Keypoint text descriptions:
• • •

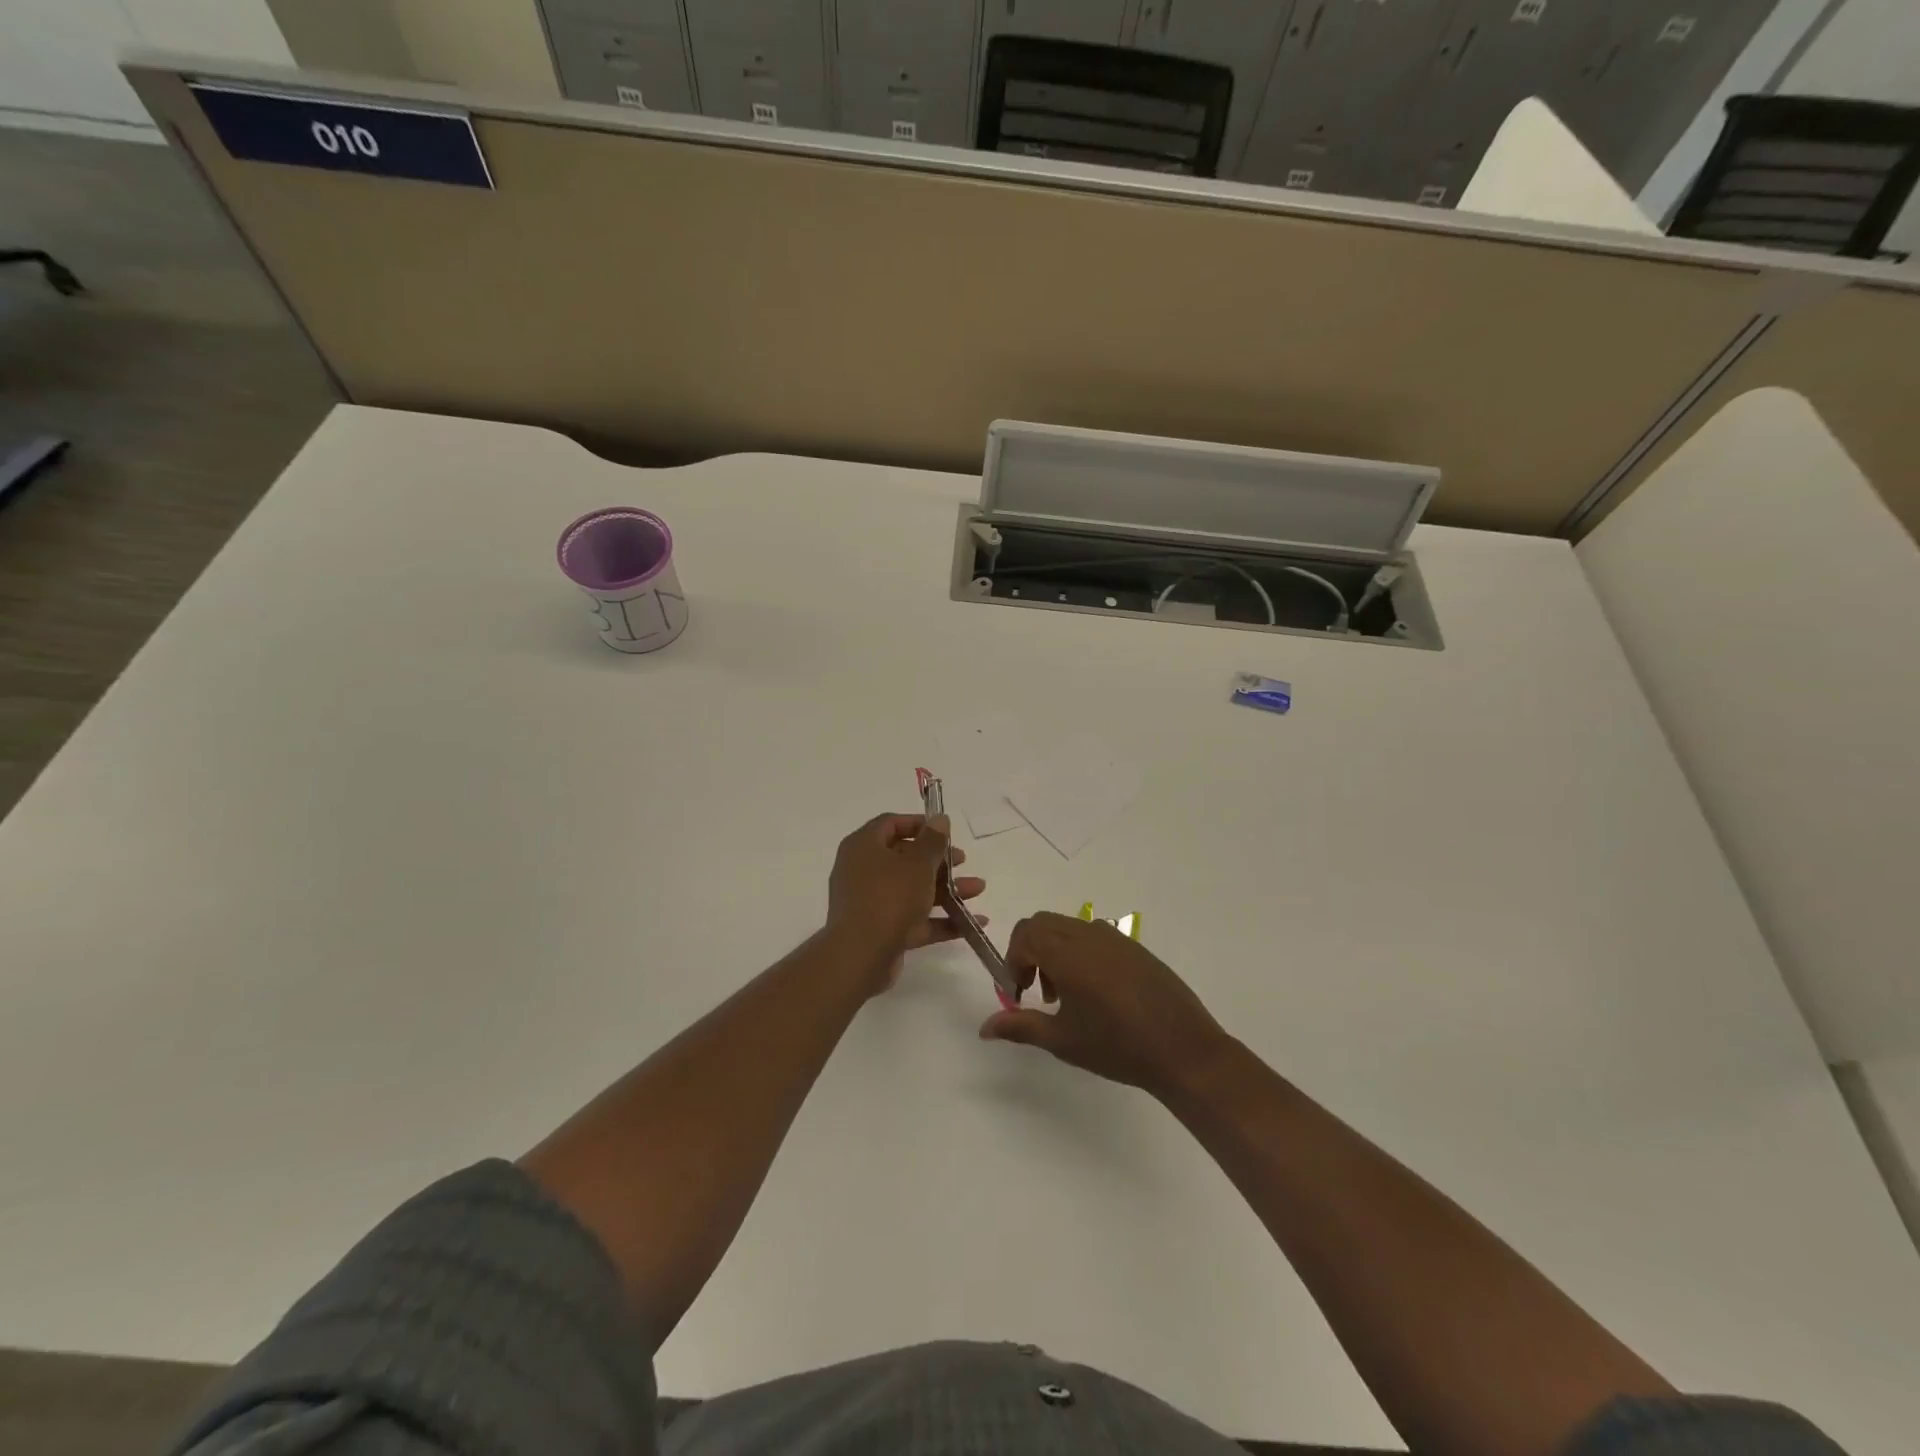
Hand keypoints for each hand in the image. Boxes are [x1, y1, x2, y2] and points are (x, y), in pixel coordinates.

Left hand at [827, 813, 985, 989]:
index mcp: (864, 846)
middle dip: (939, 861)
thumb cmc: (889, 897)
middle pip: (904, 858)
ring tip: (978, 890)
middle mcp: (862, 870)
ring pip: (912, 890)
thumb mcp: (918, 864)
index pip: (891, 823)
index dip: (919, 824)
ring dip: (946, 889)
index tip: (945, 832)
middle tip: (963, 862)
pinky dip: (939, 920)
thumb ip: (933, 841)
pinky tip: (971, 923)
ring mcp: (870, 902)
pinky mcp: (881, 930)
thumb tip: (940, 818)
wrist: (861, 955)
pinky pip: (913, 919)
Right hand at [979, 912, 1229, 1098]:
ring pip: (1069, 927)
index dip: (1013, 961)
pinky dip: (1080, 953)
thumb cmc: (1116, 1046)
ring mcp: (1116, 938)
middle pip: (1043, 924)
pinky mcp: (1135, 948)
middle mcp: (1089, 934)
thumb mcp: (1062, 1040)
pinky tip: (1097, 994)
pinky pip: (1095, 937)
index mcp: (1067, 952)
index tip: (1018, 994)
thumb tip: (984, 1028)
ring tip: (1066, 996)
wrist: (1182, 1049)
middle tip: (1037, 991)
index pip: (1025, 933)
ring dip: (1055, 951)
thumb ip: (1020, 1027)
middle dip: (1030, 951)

• • •

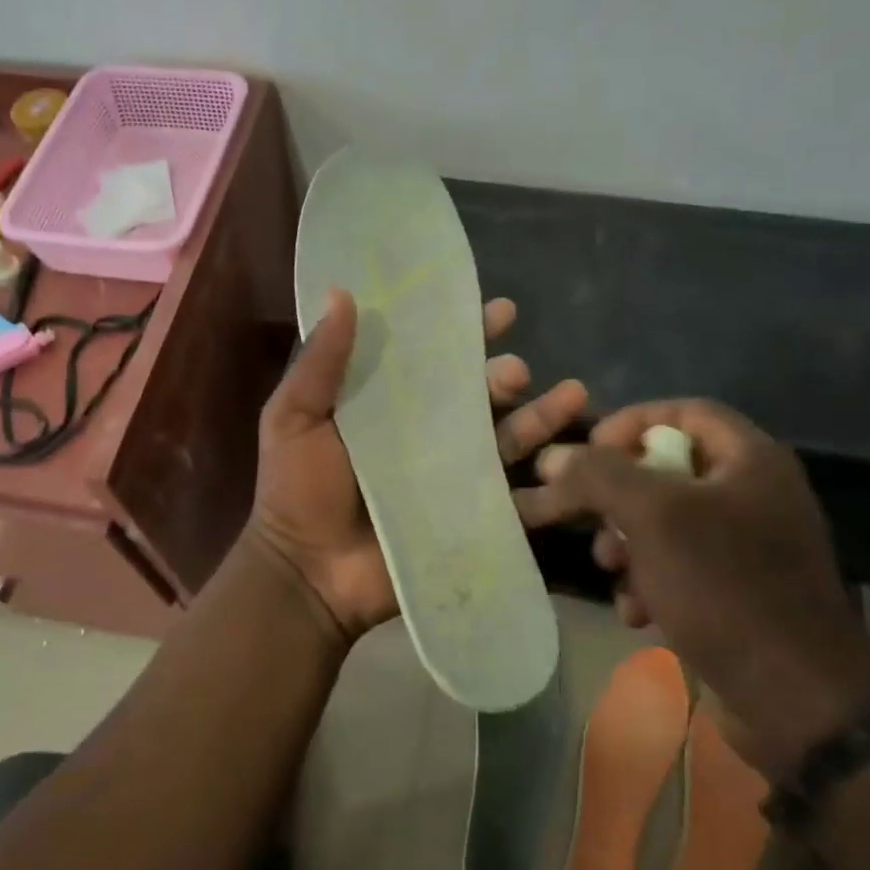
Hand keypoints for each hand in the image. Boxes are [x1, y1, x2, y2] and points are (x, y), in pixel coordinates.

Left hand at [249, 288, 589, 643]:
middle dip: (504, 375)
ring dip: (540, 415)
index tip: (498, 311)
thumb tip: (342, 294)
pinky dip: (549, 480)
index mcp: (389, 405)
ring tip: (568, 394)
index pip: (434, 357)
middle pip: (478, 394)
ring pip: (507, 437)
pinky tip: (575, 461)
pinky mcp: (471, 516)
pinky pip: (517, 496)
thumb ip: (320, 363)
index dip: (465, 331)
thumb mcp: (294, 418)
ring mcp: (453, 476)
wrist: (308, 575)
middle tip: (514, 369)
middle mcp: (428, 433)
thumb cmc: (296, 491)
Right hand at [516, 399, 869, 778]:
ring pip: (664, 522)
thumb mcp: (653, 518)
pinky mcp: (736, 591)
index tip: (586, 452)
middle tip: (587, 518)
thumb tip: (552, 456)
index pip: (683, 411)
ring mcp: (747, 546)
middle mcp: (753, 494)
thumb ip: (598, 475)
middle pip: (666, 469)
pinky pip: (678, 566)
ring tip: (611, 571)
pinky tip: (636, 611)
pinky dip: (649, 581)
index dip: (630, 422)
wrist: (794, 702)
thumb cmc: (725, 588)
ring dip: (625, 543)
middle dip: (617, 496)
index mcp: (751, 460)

• • •

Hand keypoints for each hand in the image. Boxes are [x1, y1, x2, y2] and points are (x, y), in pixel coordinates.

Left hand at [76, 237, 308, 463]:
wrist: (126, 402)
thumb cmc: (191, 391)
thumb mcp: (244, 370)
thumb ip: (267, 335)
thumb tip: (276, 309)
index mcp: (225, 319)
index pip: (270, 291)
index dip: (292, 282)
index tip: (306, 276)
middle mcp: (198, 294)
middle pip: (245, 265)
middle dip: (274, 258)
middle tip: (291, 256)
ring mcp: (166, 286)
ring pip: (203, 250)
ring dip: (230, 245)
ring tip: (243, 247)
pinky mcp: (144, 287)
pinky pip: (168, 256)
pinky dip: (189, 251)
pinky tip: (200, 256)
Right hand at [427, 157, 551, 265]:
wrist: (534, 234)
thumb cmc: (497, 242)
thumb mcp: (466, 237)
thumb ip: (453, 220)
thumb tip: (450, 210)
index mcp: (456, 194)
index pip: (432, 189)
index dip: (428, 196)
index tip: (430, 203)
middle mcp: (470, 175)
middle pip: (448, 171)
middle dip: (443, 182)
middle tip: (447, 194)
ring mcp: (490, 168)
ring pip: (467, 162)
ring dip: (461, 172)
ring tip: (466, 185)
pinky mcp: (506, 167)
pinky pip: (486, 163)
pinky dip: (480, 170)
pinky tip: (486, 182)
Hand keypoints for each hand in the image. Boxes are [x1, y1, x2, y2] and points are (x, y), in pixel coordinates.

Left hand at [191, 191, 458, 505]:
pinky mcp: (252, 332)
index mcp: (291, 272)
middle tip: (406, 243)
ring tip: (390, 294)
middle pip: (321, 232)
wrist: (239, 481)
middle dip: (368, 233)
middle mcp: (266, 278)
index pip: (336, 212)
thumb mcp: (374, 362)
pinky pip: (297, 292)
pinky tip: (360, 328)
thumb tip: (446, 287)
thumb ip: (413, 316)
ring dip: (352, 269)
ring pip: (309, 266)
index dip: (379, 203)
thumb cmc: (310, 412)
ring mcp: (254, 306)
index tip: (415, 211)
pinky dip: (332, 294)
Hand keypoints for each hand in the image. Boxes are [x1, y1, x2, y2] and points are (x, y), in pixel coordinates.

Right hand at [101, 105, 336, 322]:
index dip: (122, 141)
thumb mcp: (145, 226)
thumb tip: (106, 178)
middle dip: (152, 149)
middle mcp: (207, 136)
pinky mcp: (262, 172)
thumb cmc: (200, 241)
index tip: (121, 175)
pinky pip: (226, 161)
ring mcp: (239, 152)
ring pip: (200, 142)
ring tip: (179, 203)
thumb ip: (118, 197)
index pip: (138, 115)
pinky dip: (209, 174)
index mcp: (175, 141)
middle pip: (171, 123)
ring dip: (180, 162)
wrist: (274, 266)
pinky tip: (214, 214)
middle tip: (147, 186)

• • •

■ WHAT THIS TASK INVOLVES ■
What is needed is a verbatim copy of every line in the records above from the one containing "middle tip: (963, 862)" down to the one containing "middle dip: (1030, 951)", both included, and nothing more.

■ REPLY TO THE TASK ■
middle tip: (963, 862)
pinky dip: (939, 920)
thumb ip: (933, 841)
pinky tip: (971, 923)
ring mcp: (870, 902)
pinky mcp: (881, 930)
thumb tip: (940, 818)
wrist: (861, 955)
pinky pip: (913, 919)
Right hand at [979, 912, 1229, 1098]:
ring pip: (1069, 927)
index dip: (1013, 961)
pinky dip: (1080, 953)
thumb cmc: (1116, 1046)
ring mcp: (1116, 938)
middle pip: (1043, 924)
pinky mcp: (1135, 948)
middle mcp: (1089, 934)
thumb mcp: (1062, 1040)
pinky tip: (1097, 994)
pinky pip: (1095, 937)
index mcp: (1067, 952)
index tip: (1018, 994)
thumb tip: (984, 1028)
ring tip: (1066, 996)
wrist: (1182, 1049)
middle tip: (1037, 991)
index pip: (1025, 933)
ring dip: (1055, 951)
thumb ip: (1020, 1027)
middle dip: (1030, 951)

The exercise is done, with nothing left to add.